Sony Pictures Classics

Bound to be one of the most controversial films of the year, and most complicated to discuss, Paul Verhoeven’s Elle finds Isabelle Huppert playing a victim of sexual assault. But Huppert’s Michèle LeBlanc refuses to see herself as a victim. After a masked man breaks into her home and rapes her, Michèle doesn’t seem the least bit upset. She doesn’t call the police; she just buys some pepper spray and a hatchet, then goes about her life. This thriller, rippled with dark humor, is one of the most complex and unconventional explorations of female sexuality and desire in cinema.

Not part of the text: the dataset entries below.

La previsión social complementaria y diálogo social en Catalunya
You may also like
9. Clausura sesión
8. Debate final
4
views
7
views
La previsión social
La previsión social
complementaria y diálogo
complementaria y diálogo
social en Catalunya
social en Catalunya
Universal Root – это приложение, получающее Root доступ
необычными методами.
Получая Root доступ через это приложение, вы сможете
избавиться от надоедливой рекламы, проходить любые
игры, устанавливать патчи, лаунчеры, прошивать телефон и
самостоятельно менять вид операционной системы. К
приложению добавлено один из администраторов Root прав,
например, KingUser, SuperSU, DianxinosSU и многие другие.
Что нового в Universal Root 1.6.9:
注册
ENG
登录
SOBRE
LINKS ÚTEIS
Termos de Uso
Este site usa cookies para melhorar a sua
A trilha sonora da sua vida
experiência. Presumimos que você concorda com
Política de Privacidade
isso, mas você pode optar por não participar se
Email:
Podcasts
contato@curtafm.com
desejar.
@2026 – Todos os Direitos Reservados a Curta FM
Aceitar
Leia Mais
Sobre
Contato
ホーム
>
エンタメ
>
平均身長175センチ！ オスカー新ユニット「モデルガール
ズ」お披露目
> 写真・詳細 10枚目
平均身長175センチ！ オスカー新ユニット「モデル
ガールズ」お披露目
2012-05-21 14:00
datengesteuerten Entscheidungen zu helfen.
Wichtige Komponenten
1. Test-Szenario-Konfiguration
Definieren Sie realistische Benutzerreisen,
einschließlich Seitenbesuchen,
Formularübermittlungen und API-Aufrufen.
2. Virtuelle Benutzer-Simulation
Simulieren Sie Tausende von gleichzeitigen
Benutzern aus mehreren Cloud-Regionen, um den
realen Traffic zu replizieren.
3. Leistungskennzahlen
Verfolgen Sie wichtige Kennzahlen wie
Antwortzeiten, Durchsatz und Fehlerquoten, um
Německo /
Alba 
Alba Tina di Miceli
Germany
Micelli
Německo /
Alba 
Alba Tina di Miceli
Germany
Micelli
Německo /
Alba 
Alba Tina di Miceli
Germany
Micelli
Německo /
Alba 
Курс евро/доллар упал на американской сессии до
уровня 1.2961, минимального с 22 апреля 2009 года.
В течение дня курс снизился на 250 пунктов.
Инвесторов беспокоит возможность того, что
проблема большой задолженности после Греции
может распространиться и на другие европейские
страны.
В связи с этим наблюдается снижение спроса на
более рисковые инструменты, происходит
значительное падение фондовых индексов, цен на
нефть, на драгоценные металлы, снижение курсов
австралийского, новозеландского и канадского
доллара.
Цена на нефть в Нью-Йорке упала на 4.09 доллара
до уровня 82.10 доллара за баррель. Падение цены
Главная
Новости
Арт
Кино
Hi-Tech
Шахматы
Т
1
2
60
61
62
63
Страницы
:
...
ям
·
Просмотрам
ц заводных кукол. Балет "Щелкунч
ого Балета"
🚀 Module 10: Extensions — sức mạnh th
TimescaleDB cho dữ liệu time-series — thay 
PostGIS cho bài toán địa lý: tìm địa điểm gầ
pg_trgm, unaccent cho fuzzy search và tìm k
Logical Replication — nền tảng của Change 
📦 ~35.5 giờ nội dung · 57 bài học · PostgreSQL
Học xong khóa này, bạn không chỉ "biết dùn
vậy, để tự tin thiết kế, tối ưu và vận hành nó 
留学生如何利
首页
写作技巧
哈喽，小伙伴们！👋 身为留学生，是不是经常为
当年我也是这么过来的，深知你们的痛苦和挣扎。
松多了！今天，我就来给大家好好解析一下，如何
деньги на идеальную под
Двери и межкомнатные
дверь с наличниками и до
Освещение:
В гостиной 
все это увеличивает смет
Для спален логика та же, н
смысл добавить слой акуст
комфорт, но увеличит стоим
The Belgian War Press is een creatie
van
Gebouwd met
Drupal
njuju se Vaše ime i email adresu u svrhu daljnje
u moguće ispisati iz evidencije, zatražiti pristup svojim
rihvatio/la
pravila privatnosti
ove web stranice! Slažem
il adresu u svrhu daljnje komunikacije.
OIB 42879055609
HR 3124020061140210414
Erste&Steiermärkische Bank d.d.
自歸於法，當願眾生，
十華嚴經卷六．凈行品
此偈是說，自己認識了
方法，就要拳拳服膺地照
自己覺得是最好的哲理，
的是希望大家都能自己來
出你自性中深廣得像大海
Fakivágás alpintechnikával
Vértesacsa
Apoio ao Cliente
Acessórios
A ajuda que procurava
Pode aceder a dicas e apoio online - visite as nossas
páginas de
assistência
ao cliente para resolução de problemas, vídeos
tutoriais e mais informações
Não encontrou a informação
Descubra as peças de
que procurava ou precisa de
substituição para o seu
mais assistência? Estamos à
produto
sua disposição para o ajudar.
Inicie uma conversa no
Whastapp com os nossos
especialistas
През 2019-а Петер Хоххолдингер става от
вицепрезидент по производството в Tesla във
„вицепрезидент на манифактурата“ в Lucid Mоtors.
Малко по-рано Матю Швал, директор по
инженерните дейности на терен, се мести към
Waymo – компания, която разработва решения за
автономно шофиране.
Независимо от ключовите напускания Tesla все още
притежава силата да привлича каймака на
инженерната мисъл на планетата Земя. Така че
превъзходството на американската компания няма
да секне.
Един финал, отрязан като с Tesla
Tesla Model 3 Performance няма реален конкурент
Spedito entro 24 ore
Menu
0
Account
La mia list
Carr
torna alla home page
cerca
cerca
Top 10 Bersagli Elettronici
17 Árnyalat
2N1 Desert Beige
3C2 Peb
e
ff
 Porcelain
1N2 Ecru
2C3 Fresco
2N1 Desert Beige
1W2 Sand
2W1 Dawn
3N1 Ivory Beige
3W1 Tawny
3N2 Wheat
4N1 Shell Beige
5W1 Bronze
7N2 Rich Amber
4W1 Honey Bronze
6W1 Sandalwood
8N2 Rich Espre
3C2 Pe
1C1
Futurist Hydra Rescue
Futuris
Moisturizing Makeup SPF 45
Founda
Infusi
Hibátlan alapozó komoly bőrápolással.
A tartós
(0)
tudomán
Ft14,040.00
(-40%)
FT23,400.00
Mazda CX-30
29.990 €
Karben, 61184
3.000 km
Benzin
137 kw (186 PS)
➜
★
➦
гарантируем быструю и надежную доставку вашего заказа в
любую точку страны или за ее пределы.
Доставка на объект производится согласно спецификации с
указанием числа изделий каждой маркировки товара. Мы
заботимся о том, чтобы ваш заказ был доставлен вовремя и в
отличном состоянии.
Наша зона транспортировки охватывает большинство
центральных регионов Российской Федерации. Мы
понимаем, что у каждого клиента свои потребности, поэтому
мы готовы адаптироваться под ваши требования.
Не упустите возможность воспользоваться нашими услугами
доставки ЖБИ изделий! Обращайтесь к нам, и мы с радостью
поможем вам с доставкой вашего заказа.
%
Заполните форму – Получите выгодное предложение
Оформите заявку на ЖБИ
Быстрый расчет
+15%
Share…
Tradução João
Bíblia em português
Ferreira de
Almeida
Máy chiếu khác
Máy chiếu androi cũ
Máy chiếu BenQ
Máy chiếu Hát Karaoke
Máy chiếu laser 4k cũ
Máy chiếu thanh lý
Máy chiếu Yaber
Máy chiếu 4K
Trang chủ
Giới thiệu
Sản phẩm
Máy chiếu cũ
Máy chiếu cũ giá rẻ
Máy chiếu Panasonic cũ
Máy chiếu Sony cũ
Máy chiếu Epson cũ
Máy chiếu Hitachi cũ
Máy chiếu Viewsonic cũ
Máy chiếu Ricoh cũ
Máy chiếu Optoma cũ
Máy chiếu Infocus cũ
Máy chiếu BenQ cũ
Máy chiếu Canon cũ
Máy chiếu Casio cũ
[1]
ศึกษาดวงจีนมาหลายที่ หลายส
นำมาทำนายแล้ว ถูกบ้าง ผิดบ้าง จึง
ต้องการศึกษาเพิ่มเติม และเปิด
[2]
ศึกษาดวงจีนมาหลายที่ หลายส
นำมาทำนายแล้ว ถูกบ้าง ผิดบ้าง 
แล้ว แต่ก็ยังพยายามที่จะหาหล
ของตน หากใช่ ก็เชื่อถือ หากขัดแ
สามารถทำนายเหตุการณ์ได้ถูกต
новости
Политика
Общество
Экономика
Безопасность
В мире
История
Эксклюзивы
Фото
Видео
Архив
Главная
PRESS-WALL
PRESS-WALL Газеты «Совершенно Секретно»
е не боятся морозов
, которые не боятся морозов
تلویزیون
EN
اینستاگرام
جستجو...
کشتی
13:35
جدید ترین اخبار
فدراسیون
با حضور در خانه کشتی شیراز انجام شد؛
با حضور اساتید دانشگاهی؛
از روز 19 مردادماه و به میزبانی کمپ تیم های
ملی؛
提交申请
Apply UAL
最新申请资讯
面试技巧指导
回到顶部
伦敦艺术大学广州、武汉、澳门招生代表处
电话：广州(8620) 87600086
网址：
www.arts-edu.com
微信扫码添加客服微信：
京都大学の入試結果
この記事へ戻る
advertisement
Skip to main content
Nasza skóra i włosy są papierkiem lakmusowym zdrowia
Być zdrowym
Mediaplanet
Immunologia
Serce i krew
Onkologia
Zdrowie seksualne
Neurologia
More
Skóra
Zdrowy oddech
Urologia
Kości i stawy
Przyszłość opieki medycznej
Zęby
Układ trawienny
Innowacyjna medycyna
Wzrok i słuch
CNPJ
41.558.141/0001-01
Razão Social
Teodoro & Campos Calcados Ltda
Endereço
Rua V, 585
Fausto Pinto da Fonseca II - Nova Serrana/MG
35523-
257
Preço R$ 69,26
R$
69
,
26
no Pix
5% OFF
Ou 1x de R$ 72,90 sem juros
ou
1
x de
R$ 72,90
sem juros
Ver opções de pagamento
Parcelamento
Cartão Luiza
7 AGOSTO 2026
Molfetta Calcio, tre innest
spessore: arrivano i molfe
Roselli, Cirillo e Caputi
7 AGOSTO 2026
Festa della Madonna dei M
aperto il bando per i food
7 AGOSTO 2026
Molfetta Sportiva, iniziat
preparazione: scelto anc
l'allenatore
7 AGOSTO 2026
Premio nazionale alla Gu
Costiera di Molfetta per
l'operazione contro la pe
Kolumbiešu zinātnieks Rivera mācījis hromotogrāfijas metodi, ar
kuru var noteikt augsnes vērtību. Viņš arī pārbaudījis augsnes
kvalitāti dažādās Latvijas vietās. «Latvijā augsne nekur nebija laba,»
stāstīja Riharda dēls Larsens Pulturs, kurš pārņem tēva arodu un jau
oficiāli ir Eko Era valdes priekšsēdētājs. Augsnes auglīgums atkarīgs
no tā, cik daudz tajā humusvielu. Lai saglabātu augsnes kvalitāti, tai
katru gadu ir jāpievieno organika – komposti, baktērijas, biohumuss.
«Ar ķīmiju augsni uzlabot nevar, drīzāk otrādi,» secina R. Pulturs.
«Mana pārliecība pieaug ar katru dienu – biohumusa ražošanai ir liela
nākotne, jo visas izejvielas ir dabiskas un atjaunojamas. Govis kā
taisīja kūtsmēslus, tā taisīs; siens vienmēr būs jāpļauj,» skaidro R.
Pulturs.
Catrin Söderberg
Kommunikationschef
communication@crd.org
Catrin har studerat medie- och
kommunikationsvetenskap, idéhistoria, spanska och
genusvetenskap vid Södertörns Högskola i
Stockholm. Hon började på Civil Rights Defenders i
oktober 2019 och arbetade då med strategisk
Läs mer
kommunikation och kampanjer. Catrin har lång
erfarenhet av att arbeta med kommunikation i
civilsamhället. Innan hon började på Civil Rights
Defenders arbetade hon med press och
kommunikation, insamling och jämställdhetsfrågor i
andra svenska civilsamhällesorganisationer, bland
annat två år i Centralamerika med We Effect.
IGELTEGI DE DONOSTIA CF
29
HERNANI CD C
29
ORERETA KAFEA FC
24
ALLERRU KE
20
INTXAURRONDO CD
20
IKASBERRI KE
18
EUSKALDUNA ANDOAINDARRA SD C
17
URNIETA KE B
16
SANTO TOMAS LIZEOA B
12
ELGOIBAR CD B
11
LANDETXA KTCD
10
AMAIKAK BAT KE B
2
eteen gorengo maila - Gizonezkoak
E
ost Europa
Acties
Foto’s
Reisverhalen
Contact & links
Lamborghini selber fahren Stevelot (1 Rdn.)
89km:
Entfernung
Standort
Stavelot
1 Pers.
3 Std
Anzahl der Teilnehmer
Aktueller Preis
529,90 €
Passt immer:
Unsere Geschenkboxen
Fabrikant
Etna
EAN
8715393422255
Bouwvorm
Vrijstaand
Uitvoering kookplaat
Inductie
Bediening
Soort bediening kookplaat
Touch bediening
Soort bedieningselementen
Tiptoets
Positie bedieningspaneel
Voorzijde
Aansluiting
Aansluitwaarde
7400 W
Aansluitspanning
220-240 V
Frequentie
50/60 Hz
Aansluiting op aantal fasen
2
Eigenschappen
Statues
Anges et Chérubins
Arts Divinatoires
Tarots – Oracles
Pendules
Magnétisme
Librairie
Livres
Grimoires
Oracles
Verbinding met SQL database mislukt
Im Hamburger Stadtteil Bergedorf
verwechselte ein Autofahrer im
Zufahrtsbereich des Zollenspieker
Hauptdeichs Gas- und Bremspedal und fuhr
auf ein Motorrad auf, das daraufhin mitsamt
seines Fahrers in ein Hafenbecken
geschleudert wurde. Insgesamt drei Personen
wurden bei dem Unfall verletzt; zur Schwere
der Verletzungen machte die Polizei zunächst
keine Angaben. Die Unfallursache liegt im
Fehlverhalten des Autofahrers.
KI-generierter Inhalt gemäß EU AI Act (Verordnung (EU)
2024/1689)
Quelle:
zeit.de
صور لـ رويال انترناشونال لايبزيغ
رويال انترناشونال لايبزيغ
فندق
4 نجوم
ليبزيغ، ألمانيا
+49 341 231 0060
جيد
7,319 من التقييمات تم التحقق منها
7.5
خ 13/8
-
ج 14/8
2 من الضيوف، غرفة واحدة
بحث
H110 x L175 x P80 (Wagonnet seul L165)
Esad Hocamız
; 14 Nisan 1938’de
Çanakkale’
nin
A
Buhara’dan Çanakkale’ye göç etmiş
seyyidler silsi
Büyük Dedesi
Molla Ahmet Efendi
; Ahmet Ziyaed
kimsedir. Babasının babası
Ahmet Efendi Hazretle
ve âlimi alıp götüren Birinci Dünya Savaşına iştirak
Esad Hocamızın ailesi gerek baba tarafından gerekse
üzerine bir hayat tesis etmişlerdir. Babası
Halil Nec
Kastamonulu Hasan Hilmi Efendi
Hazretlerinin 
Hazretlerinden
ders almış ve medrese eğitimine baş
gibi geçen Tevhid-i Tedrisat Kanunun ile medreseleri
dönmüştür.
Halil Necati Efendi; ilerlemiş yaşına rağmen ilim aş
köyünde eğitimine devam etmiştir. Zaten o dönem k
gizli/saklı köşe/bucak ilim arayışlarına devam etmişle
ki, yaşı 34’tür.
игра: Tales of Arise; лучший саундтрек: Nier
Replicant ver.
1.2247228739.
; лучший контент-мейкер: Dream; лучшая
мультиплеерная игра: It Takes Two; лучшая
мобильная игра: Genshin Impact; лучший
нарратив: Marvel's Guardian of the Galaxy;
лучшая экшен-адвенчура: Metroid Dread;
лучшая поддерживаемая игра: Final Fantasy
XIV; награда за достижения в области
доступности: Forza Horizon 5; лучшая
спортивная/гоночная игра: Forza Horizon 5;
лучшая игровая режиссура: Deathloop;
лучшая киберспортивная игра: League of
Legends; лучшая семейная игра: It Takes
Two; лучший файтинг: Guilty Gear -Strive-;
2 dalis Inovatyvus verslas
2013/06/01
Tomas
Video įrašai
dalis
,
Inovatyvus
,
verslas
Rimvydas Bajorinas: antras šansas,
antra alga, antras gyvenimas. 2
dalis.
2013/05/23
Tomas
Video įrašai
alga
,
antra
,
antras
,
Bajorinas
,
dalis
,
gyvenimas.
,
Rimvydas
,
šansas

Michèle’s response to and choices following the assault are sure to divide audiences, but what’s most incredible about Elle is how it brazenly taps into such uncomfortable and taboo subject matter. It boldly lets its female protagonist take control of the incident, even when she succumbs to her attacker and becomes attracted to him. Uninterested in exploring victimization, Elle instead finds a woman regaining control through the act of submission. To see a female character confront her trauma and sexual desires on her own terms, even if those terms are at odds with what culture deems acceptable, is what makes Elle so brilliant and refreshing.



John F. Kennedy’s assassination and the conspiracies around it have been the subject of many movies, but Jackie is one of the first to focus instead on the woman beside JFK. Pablo Larrain’s weird and abstract biopic is one of the highlights of the fall movie season. While it previously screened at the Toronto International Film Festival, its last-minute addition to the New York Film Festival made its lineup even richer.

Natalie Portman portrays the former First Lady in the hours and week after the assassination. She captures the internal confusion and horror of the incident in a cerebral performance that oscillates between distraught panic and isolated control. Jackie is brilliant not just for Larrain’s unusual filmmaking style, but for how it strips away the polished veil of celebrity from an iconic figure. We see a portrait of a woman as a wife, a mother, a sister-in-law, a leader in a time of crisis, and a storyteller of American myth.